Form the dough into a ball and set it to rise in a large oiled bowl. Cover with plastic wrap or a large dish towel. Set aside to rise in a warm room until it has doubled in bulk. *See notes.
Grease 2 - 9" x 5" loaf pans.
Take the dough out of the bowl and onto a lightly floured counter top. Punch it down and shape the dough into a ball and then cut the dough in half. Shape each half into a rounded rectangle and fit into your prepared loaf pans. Cover with a large tea towel and let it rise for a second time until it has doubled in bulk. The dough should rise about an inch above the top of the pans before baking.
Preheat oven to 375 F.
Bake the bread for 30 to 40 minutes or until the the top is browned and the bread has a slightly hollow sound if you knock on the top of it. Turn the bread on to cooling rack and let cool.
Best eaten the same day. Leftovers can be wrapped in foil or plastic wrap. It may dry out a bit the next day, but if you toast it and have it with a little butter and jam, it is still amazingly good.
- Here is a quick video if you are not sure how to proof yeast. Video. How to proof yeast.
- This is a good video that goes over the basics of kneading bread dough. Keep in mind that the Anadama bread dough will have a little stickier look/feel than the white bread dough shown in the video.
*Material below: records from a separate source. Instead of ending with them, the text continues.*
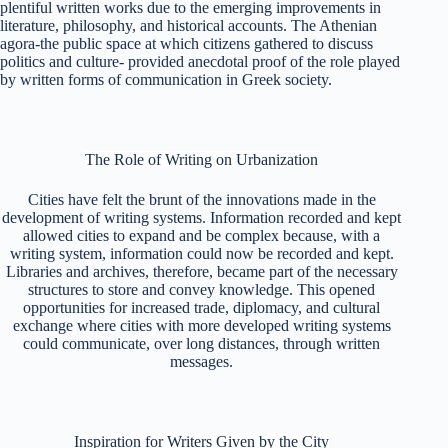
plentiful written works due to the emerging improvements in
literature, philosophy, and historical accounts.
The Athenian
agora-the public space at which citizens gathered to discuss
politics and culture- provided anecdotal proof of the role played
by written forms of communication in Greek society.
The Role of Writing on Urbanization
Cities have felt the brunt of the innovations made in the
development of writing systems.
Information recorded and kept
allowed cities to expand and be complex because, with a
writing system, information could now be recorded and kept.
Libraries and archives, therefore, became part of the necessary
structures to store and convey knowledge. This opened
opportunities for increased trade, diplomacy, and cultural
exchange where cities with more developed writing systems
could communicate, over long distances, through written
messages.
Inspiration for Writers Given by the City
Video - How to knead bread dough.
- How long to let bread dough rise? It depends. I made this bread 3 times before publishing the recipe. The first time I made it, the dough on the first rise took 1 hour to double in size . The second time it took almost 3 hours! So weird!! My third attempt it took about 1-1/2 hours.
- The yeast, the weather and how the stars are aligned that day all have an effect on the rising of the dough. Also, the added molasses does make the dough rise slower that a non sweetened dough. Just be patient, you do not want to under-proof your dough. The same goes for the second rise. Trust me it will be worth it.